→ 課題文:
=====
「追憶(1957)」のストーリー

1920年頃のシカゴは禁酒法の裏をかいてヤミと不正が横行する騒然たる歓楽の都だった。一流芸能人となる野心をもったヘレン・モーガン(アラン・ブライス)は、この都の興行師ラリイ(ポール・ニューマン)の許にショウ・ガールとして実を投じた。しかしそれは三文小屋での三流芸人生活だった。タフなラリイは清純なヘレンにひかれ求愛したが、はかばかしくない商売を恥、置手紙を残して去った。ヘレンが、再び秘密酒場の歌手募集テストで会った時、彼は相棒ベンと密造酒ブローカーをやっていた。彼はヘレンをモントリオールの美人コンテストに出場させ、ミス・カナダの金的を射とめさせたが、後刻彼女にカナダ国籍がないことが判明して失格した。コンテストの審査員の1人、弁護士ラッセル・ウェード(リチャード・カールソン)だけは彼女に同情をよせた。この頃からラリイとベンはギャングの親分の片腕となって顔を売り、秘密酒場のスタートしてヘレンを売り出した。しかし警察による酒場の摘発から、彼女は留置の憂目にあう。弁護士ウェードの尽力でカムバックし、桧舞台の人気歌手となったヘレンの心はウェードに傾いたが、彼には妻があった。失意の彼女にラリイは激しく求愛した。彼女の幸福を願うラリイは秘かにウェードの助力を得て、ジーグフェルドに彼女を紹介し、「ショウ・ボート」のジュリー役を得るという幸運をつかんだ。彼女の人気は高まった。けれども彼女のために開かれたナイト・クラブには、甘い汁をすう影の人ウェードがあると知り、ラリイの暗黒街での争いもあって、ヘレンは酒に酔い痴れ、国外に逃避した。各国をめぐった彼女は大歓迎をうけたが、不況を反映した株の暴落で結局は無一文となった。その頃ラリイとベンはギャング間の争いの銃撃戦で傷つき、刑務所に収容されていた。帰国してアル中患者となったヘレンと彼が会ったのは、冷たい療養所の壁の中だった。全快近いヘレンと出所したラリイは、かつての彼女のナイト・クラブを訪れた。荒れ果てた建物の中に灯りがつき拍手が轟いた。そこには昔の仲間たちが待っていたのだった。
=====
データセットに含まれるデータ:
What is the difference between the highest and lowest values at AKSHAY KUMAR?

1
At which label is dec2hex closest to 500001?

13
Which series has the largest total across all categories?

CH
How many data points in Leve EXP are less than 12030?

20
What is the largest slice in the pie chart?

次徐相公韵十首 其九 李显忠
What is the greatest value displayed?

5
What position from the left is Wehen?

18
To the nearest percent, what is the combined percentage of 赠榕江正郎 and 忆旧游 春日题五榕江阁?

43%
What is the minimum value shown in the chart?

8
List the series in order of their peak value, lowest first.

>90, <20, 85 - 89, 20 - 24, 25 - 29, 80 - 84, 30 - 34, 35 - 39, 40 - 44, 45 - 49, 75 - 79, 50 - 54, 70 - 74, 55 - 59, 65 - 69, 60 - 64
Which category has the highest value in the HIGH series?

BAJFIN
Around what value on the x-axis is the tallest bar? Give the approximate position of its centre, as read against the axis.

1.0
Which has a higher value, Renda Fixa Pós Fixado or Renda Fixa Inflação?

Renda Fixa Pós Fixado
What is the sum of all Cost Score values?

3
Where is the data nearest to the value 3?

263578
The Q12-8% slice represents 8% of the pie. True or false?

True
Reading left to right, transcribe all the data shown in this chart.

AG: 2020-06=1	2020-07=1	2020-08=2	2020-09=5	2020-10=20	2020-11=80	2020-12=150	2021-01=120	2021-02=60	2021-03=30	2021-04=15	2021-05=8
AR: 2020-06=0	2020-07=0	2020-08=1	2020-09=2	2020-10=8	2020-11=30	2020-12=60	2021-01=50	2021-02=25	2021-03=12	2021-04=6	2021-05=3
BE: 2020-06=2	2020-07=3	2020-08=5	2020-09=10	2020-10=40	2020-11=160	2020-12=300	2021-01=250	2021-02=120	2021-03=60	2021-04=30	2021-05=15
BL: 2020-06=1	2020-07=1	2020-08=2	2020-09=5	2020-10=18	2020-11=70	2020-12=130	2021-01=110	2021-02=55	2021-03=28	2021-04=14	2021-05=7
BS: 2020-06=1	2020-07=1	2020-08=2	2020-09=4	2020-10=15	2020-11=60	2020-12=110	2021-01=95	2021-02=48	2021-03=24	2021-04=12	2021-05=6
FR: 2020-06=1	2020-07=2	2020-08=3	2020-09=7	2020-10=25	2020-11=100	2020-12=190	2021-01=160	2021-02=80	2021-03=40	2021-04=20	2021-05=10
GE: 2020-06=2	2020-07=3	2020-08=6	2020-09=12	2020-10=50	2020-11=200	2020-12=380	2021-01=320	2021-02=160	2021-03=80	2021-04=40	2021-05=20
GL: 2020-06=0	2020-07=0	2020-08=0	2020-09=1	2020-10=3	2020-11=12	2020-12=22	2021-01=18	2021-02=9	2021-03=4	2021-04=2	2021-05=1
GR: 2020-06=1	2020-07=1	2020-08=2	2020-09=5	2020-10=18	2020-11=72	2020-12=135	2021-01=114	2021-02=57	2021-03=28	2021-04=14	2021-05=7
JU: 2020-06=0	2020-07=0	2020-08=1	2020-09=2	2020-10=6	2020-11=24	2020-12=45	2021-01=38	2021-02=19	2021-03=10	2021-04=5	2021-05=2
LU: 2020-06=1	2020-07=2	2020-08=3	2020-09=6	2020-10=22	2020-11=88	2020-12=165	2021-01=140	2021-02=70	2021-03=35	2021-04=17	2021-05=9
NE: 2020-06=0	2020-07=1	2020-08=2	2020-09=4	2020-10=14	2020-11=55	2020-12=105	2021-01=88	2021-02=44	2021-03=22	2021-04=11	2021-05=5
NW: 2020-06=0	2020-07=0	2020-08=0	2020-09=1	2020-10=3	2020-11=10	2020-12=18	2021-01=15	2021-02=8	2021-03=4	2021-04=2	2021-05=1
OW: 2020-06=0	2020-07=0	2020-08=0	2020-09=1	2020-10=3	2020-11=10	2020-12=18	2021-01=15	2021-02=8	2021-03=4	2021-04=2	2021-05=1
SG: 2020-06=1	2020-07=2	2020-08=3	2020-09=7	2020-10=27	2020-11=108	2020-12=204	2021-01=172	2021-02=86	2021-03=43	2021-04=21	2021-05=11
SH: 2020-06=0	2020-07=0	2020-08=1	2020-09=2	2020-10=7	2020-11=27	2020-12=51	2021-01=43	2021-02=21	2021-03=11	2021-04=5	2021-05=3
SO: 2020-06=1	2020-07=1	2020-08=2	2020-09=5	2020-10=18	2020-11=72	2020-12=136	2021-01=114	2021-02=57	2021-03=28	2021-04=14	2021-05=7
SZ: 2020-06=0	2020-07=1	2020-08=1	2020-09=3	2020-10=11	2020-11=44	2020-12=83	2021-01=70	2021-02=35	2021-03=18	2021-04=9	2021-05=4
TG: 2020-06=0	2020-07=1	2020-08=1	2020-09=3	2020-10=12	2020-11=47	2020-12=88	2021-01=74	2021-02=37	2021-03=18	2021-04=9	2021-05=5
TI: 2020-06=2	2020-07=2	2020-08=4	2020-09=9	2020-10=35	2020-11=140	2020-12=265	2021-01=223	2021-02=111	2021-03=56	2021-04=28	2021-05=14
=====
→ やること:
[a] 『追憶』のあらすじによると、ヘレンがミス・カナダを失格になったのはなぜですか。
[b] 『追憶』のあらすじを3文で要約してください。
このデータは別の出典から取られたものです。

→ 期待される回答:
[a] カナダ国籍がないことが判明したためです。

[b] 1920年頃のシカゴで、一流芸能人を目指すヘレンは興行師ラリイのもとでショウ・ガールとなるが、美人コンテストの失格や酒場の摘発による留置などの挫折を重ねる。弁護士ウェードの尽力でカムバックし、ラリイの計らいで「ショウ・ボート」のジュリー役を得て人気を高めるが、やがて酒に酔い痴れて国外へ逃れ、株の暴落で無一文となる。帰国してアル中となったヘレンは療養所でラリイと会い、全快近い彼女が出所したラリイとかつての自分のナイト・クラブを訪れると、昔の仲間たちが待っていた。